→ **Job item**
Scan the entries line by line and return those with "objets".

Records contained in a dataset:
◆ ◆ ◆
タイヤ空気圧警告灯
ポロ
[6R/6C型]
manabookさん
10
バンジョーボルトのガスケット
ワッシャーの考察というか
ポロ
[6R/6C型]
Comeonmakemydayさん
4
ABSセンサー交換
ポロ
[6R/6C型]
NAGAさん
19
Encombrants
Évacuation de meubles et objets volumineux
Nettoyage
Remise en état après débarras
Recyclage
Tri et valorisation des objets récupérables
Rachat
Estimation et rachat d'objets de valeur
◆ ◆ ◆
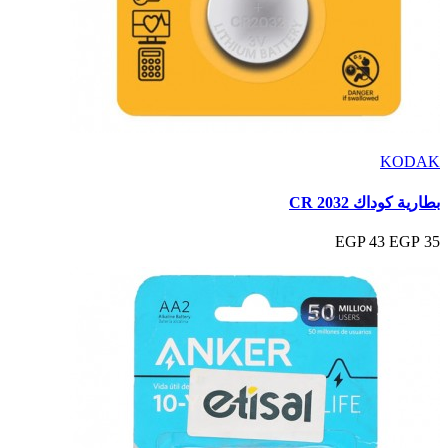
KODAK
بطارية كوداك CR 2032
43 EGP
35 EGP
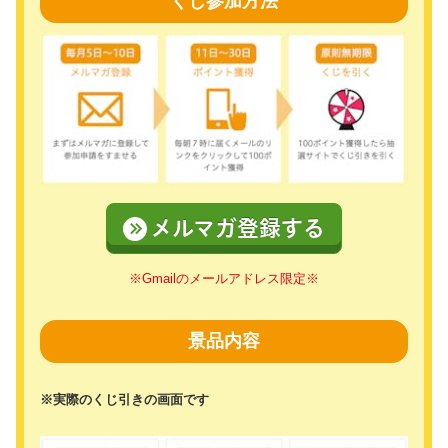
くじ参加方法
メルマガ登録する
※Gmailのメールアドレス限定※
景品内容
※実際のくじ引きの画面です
◆ ◆ ◆
→ **Completed task**
Évacuation de meubles et objets volumineux
Tri et valorisation des objets récupérables
Estimation et rachat d'objets de valeur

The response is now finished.